Corrections: Skills for Dads / Story Reading Dads:
There were 10 participants in the February Skills for Dads programme. Each Dad made a box – a Waka huia- and filled it with letters, small games and ideas for things to do together when they meet with their children again, along with a messsge on DVD to send home. Everyone gave positive feedback about the programme with comments such as “making a special box that my boy can stash his fidget spinners in”, “definitely worth it. I picked up some good skills” “thank you to the Tutors for their time and expertise, very useful for me”.
Client Support Workers:
Ivan, a semi-retired man in his 60s, was referred to the service by a family member. Ivan had been an active member of his local community and self-sufficient for many years. However his wife had been injured in a vehicle accident, and was facing a long road to recovery. Ivan was having difficulty managing the household as well as working and being the primary caregiver for his wife. The two of them were also under financial pressure due to his wife no longer being able to work. Ivan said that he felt that all the support services they had tried to contact had ignored them. The need for service for Ivan was in advocacy and information-seeking; finding which supports may be available for them and supporting them to ensure that they were in receipt of all the supports they were entitled to. At the final home visit, they were both more confident that their issues were manageable; recovery was going well, they had accessed home help and had been able to work through all their financial options, and were in a more stable financial position than at our first meeting.
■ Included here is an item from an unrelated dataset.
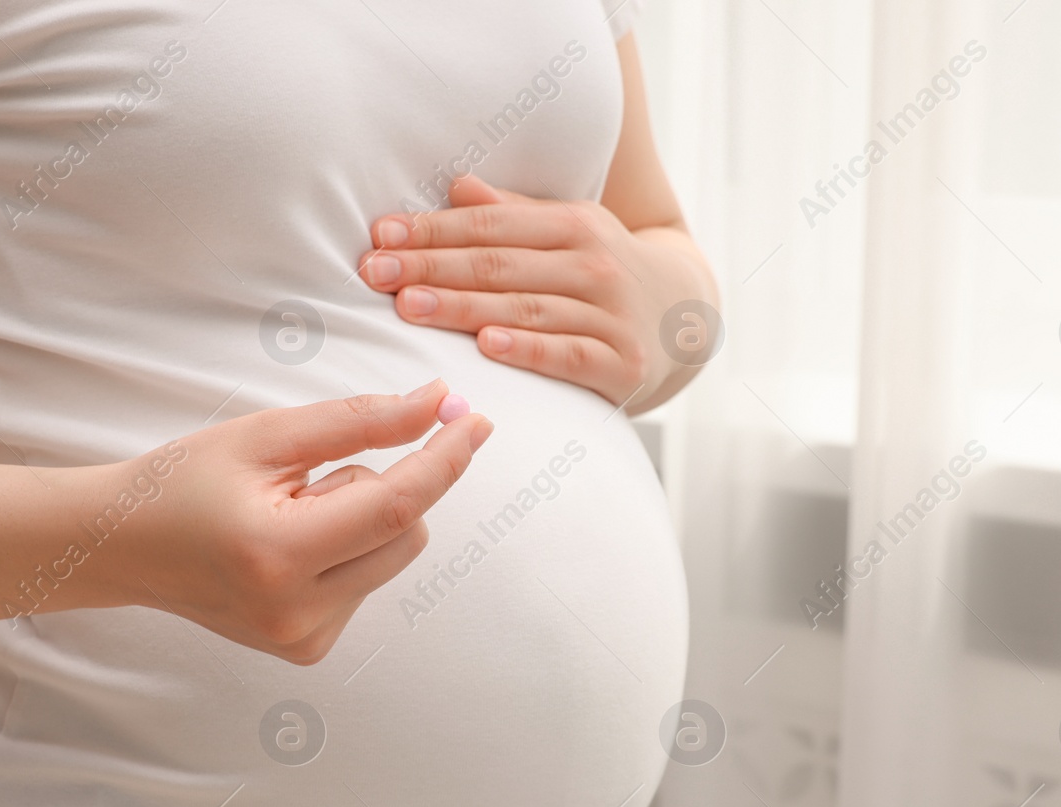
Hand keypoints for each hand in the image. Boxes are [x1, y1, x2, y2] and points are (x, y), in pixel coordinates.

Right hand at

Youth Trasition House Ōtepoti:
A busy month for YTH. We have planted our new no dig gardens with some winter veg and harvested some very nice cucumbers. Our potatoes in a bucket are yet to flower but we are hopeful of a good crop before the first frost. There are also tomatoes on the vines ready to ripen. There are currently 5 residents all busy with course or school. The last resident from our first intake is planning to leave us in March to move into private rental accommodation. We are looking forward to Congratulations cake and giving our best wishes for the next part of their journey.
Dunedin Little Citizens:
The first of the new murals is up in the Tui Room, the children having helped with some of the painting and are taking great pride in their flower or crocodile:
Kōtuku tamariki have begun harvesting the lettuce from the garden to put in their sandwiches on a Monday, it is great to see how well the tamariki and kaiako have cared for the garden to see it flourish so much.
Many of our tamariki - some of whom are only 3½ years old - have shown great determination and persistence over the last month as they have graduated from a balance bike to the two wheeler bikes.
Milton Little Citizens:
In February we hosted our first whanau evening with a whanau BBQ. This was a huge success with everyone enjoying themselves. One of our children’s fathers works at Mosgiel New World and was able to get the sausages donated for this from Heller Meats.
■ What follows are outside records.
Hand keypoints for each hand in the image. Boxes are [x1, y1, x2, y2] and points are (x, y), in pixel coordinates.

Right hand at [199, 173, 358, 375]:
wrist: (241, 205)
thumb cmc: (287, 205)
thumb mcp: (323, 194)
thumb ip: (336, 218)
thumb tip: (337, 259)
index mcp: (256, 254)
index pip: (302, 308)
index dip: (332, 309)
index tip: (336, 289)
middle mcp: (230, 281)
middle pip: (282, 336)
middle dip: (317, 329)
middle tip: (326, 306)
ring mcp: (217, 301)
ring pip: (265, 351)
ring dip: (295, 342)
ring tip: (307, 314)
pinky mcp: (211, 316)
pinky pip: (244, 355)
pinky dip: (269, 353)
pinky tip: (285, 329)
We had our first child transition to Tokoiti school and we have a new addition to the Little Citizens Wh?nau with the kind donation of a canary called Kowhai.
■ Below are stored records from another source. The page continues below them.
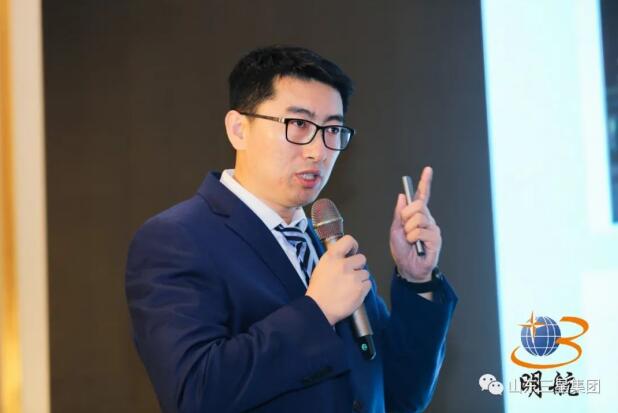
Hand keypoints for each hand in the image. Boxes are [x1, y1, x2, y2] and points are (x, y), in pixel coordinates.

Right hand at [306, 235, 371, 325]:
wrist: (318, 310)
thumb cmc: (318, 290)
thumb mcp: (322, 267)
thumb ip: (335, 259)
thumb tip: (347, 256)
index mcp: (332, 257)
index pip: (349, 240)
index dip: (353, 246)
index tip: (352, 252)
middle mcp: (344, 265)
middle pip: (362, 258)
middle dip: (357, 266)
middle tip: (350, 275)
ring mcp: (353, 278)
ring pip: (366, 273)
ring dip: (360, 279)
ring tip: (349, 287)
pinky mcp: (360, 290)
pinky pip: (368, 284)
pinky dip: (363, 289)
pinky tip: (352, 293)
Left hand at [390, 166, 441, 281]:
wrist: (408, 268)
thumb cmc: (402, 251)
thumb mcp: (395, 230)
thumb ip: (399, 213)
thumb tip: (402, 196)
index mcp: (417, 215)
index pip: (422, 196)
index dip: (425, 182)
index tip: (427, 170)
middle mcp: (427, 219)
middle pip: (418, 205)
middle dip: (406, 216)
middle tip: (405, 229)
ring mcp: (432, 228)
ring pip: (418, 218)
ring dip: (408, 230)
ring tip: (411, 240)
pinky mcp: (436, 238)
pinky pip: (421, 231)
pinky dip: (413, 238)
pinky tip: (416, 245)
Milton Little Citizens has started Kapahaka sessions each Thursday morning, run by Whaea Clare. The children love learning new waiata, practicing using poi and learning te reo M?ori.
Tamariki have been developing social competencies, and have been learning to work together with all age groups. With teacher role modelling and support, tamariki are developing different strategies for working alongside and with the younger children, developing strategies for dealing with conflicts and how to solve these respectfully, children are being more empathetic, and older tamariki are looking out for the younger ones.